Sarkozy privatise jusqu’à la République

jeudi 28 mai 2015.
 

Le changement de nom de l’UMP n’est rien d’autre qu’une vulgaire opération de marketing pour faire oublier les turpitudes du parti de Nicolas Sarkozy. Ce mécanisme n’a rien de nouveau dans la sphère commerciale. Que faire lorsque le nom de votre entreprise est synonyme de corruption, de scandales  ? Changer d’enseigne.

Combien d’entreprises, d’ailleurs souvent liées à la droite, ont agi ainsi ces dernières décennies, le cas le plus emblématique étant la Générale des Eaux, devenue Vivendi puis Veolia… L’UMP s’inscrit donc dans une démarche similaire. Cela ne fera pas oublier les affaires auxquelles nombre de ses dirigeants sont mêlés (Karachi, Bygmalion…) et ne changera rien pour son président. Sarkozy il est, Sarkozy il restera, et le nouveau parti héritera des casseroles de l’ancien, malgré la tentative de blanchiment.

Dans l’histoire politique française, c’est au sein de la droite que les partis changent le plus souvent de nom. Et si la référence à la République est si présente depuis la fin de la Seconde Guerre mondiale, ce n’est pas un hasard. Ils ont longtemps porté un discours idéologique de rejet de la Révolution française, ainsi que de la laïcité, les rendant ainsi suspects de vouloir le rétablissement de la monarchie sous une forme ou une autre. À la Libération, la droite a besoin de reconstruire un parti qui rompt avec le discrédit de Vichy et de l’État français de Pétain. Le premier parti ainsi créé, le MRP (Mouvement républicain populaire), incorpore donc la référence à la République dans son nom. Les suivants, à l’exception du RPF de De Gaulle de 1947 à 1955, feront de même  : l’UNR (Union pour la nouvelle République), l’UDR (Union pour la défense de la République) qui donnera lieu à l’expression d’«  État UDR  » tellement les gouvernements de cette époque, tous de droite, seront marqués par l’affairisme, le RPR (Rassemblement pour la République), lié lui aussi à nombre de scandales comme l’affaire des lycées d’Île-de-France, celle des emplois fictifs de la Mairie de Paris, celle des HLM de Paris…). À chaque fois, la dénomination change, mais les pratiques restent les mêmes.

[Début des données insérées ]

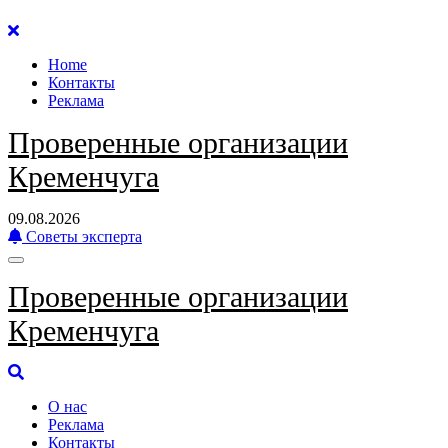
Перейти
к
Home
содержанию
Контакты
Реклама
Проверенные организации
Кременчуга
09.08.2026
Советы эксперта
Проверенные организации
Кременчуга
О нас
Реклама
Контакты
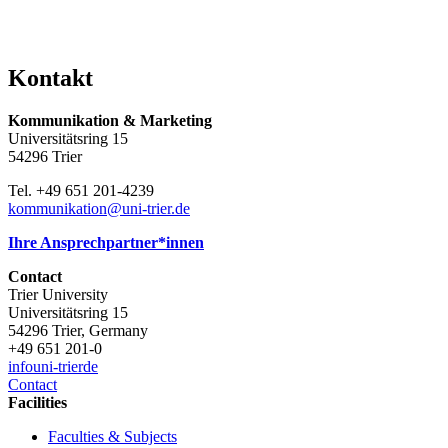
Kontakt
Kommunikation & Marketing
Universitätsring 15
54296 Trier
Tel. +49 651 201-4239
kommunikation@uni-trier.de
Ihre Ansprechpartner*innen
Contact
Trier University
Universitätsring 15
54296 Trier, Germany
+49 651 201-0
info
uni-trier
de
Contact
Facilities
Faculties & Subjects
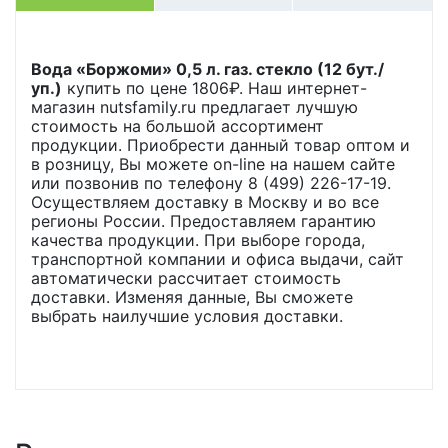
Вода «Боржоми» 0,5 л. газ. стекло (12 бут./
уп.)
купить по цене
1806
₽. Наш интернет-
магазин nutsfamily.ru предлагает лучшую
стоимость на большой ассортимент
продукции. Приобрести данный товар оптом и
в розницу, Вы можете on-line на нашем сайте
или позвонив по телефону 8 (499) 226-17-19.
Осуществляем доставку в Москву и во все
регионы России. Предоставляем гарантию
качества продукции. При выборе города,
транспортной компании и офиса выдачи, сайт
автоматически рассчитает стоимость
доставки. Изменяя данные, Вы сможете
выбрать наилучшие условия доставки.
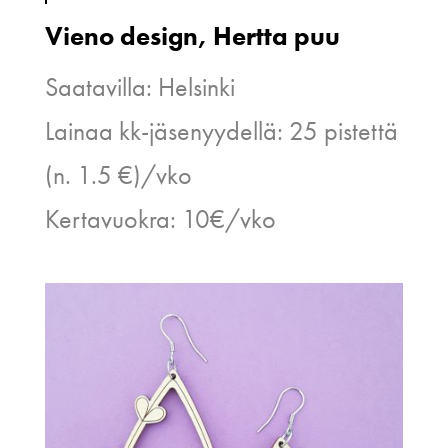
Vieno design, Hertta puu
Saatavilla: Helsinki
Lainaa kk-jäsenyydellä: 25 pistettä
(n. 1.5 €)/vko
Kertavuokra: 10€/vko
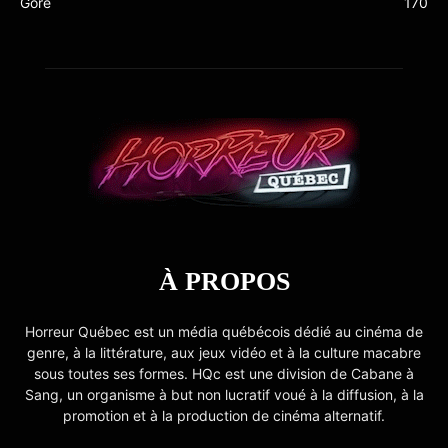
Gore
170
À PROPOS
Horreur Québec est un média québécois dédié au cinéma de
genre, à la littérature, aux jeux vidéo et à la culture macabre
sous toutes ses formes. HQc est une division de Cabane à
Sang, un organisme à but non lucratif voué à la diffusion, à la
promotion et à la production de cinéma alternatif.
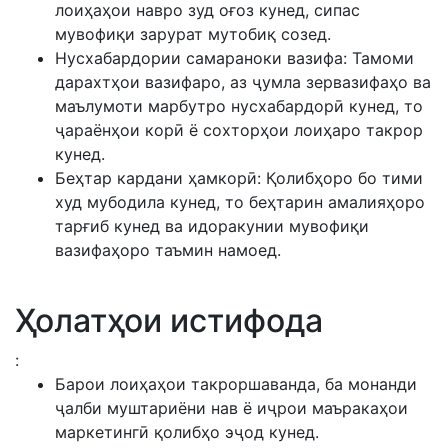
лоиҳаҳои навро зуд оғоз кунед, сипас
мувофиқи зарурат мутобиқ созед.
Нусхабардории самараноки вазифа: Тамоми
дарахтҳои вазифаро, аз ҷумла зервазифаҳо ва
маълумоти марбутро нусхабардорӣ кунед, то
ҷараёнҳои корӣ ё сохторҳои лоиҳаро такрор
кунед.
Беҳтар кардани ҳамкорӣ: Қолибҳоро бо тими
худ мубодила кунед, то беҳтарин амалияҳоро
тарғиб кунед ва идоракунии мувофиқи
вазифаҳоро таъмин намоед.
Ҳолатҳои истифода
:
Барои лоиҳаҳои такроршаванда, ба монанди
ҷалби муштариёни нав ё иҷрои маъракаҳои
маркетингӣ қолибҳо эҷод кунед.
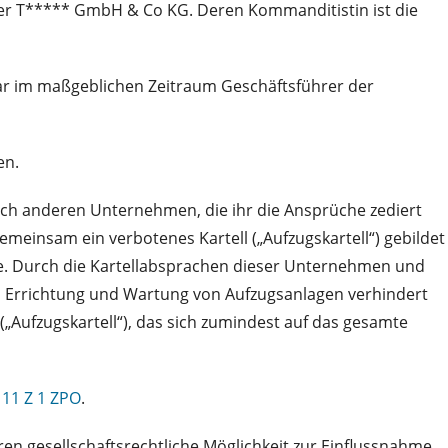
der T***** GmbH & Co KG. Deren Kommanditistin ist die
 war im maßgeblichen Zeitraum Geschäftsführer der
en.
auch anderen Unternehmen, die ihr die Ansprüche zediert
emeinsam ein verbotenes Kartell („Aufzugskartell“) gebildet
le. Durch die Kartellabsprachen dieser Unternehmen und
ei Errichtung und Wartung von Aufzugsanlagen verhindert
 („Aufzugskartell“), das sich zumindest auf das gesamte
 11 Z 1 ZPO
.
eren gesellschaftsrechtliche Möglichkeit zur Einflussnahme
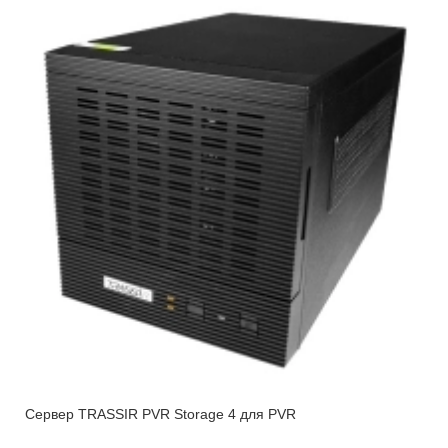
Сервер TRASSIR PVR Storage 4 для PVR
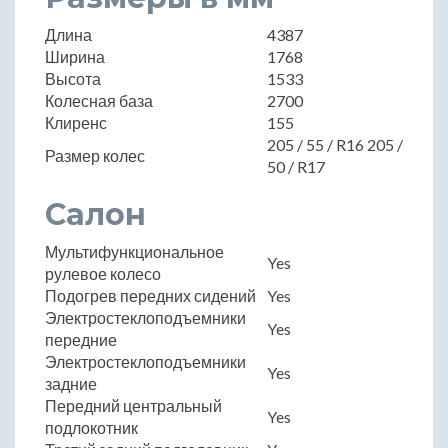
Длина
4387
Ширина
1768
Высота
1533
Колесная база
2700
Клиренс
155
205 / 55 / R16 205 /
Размер колес
50 / R17
Салон
Мультифункциональное
Yes
рулевое колесо
Подогрев передних сидений
Yes
Электростеклоподъемники
Yes
передние
Электростеклоподъемники
Yes
задние
Передний центральный
Yes
подлокотник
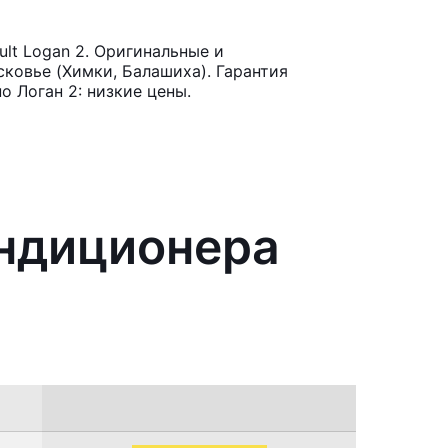
lt Logan 2. Оригинальные и
ковье (Химки, Балашиха). Гарантия
 Логан 2: низкие цены.
ондиционера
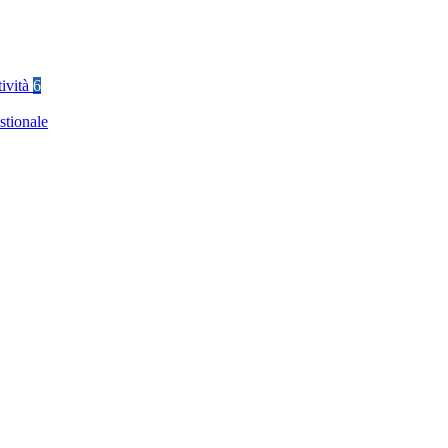
tività
6
stionale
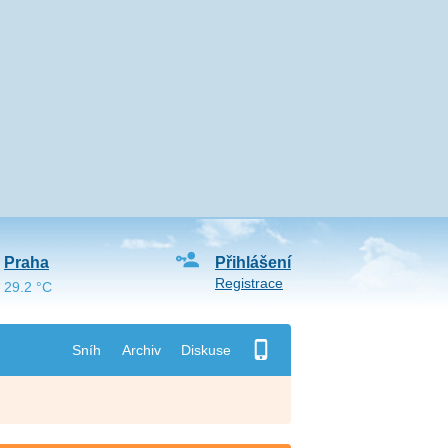
Praha
Přihlášení
Registrace
29.2 °C
Sníh
Archiv
Diskuse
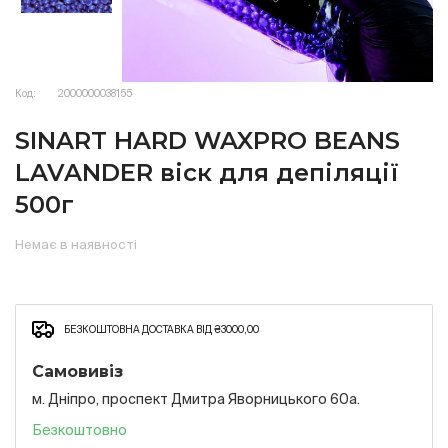
Код:
2000000038155
SINART HARD WAXPRO BEANS
LAVANDER віск для депіляції
500г
Немає в наявності
БЕЗКОШТОВНА ДОСТАВКА ВІД ₴3000,00
Самовивіз
м. Дніпро, проспект Дмитра Яворницького 60а.
Безкоштовно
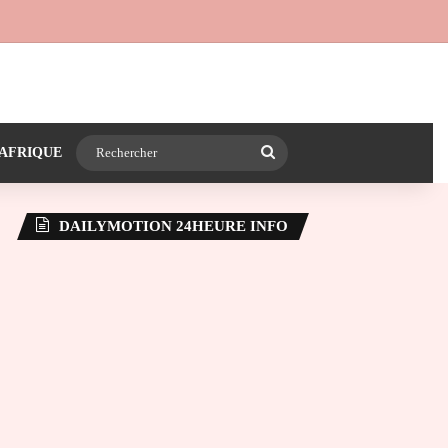
 24heureinfo sur WhatsApp
e latérale)
Rechercher
AFRIQUE
DAILYMOTION 24HEURE INFO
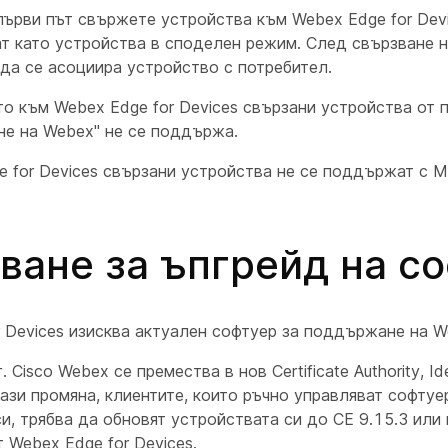
първи път свържете устройства към Webex Edge for Devi
т като устройства в споделен режим. След свързване н
да се асоциира устройство с потребител.
о към Webex Edge for Devices свързани устройства от
не на Webex" не се поддържа.
 for Devices свързани устройства не се поддържат с M
ване за ъпгрейд на с
r Devices изисква актуален софтуер за поддържане на W
 Cisco Webex се премества в нов Certificate Authority, I
ази промяна, клиентите, които ръчно управляват софтуе
и, трябва да обновят устройствата си до CE 9.15.3 или 
Webex Edge for Devices.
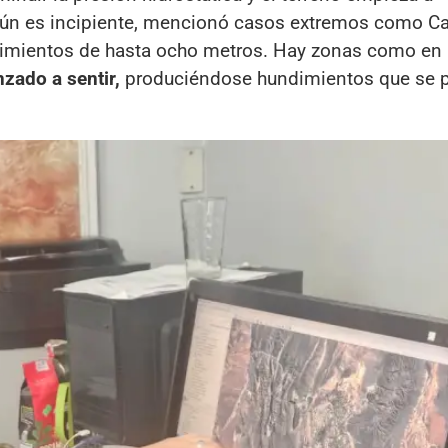
ún es incipiente, mencionó casos extremos como Cal
dimientos de hasta ocho metros. Hay zonas como en
zado a sentir,
produciéndose hundimientos que se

Pas de nouveauté, donc, dans la démarche. Mais, cette fois-ci, Nicolas Sarkozy, qui ose tout, a décidé de s’accaparer totalement la République en s’appelant «  Les Républicains  » et même de privatiser cette dénomination en la déposant à l’Inpi (Institut national de la propriété industrielle), ce qui vaut protection juridique contre toute utilisation par des tiers. Et dès que les médias parleront des républicains, le premier réflexe sera de penser au parti de Nicolas Sarkozy. Vous pouviez vous dire anti-UMP  ; dorénavant, vous deviendrez anti-«  Républicains  »  !

Plus profondément, quelle parodie et quelle tristesse. Au moment où les valeurs républicaines – liberté, égalité, fraternité – sont attaquées de toutes parts (loi sur le renseignement, explosion des inégalités, montée de la xénophobie), c’est le parti qui, dans sa course derrière le FN, est le plus en pointe dans ces attaques qui s’approprierait la dénomination «  Républicains  ». La République n’appartient à personne, ou plutôt elle appartient à tous les Français. Personne n’a le droit de s’adjuger l’utilisation exclusive de républicain et encore moins cette droite qui n’a que le mot répression à la bouche, qui est obséquieuse pour les puissants et dure pour le peuple et qui dresse les Français les uns contre les autres. L’UMP devenue «  ripouxblicains  », c’est le beau nom de républicains qui sera sali, avec le risque que le rejet de la droite ne devienne le rejet de la République. Non, la droite revancharde, réactionnaire moralement et libérale économiquement, et socialement, ne peut privatiser ce qui est notre bien commun à tous.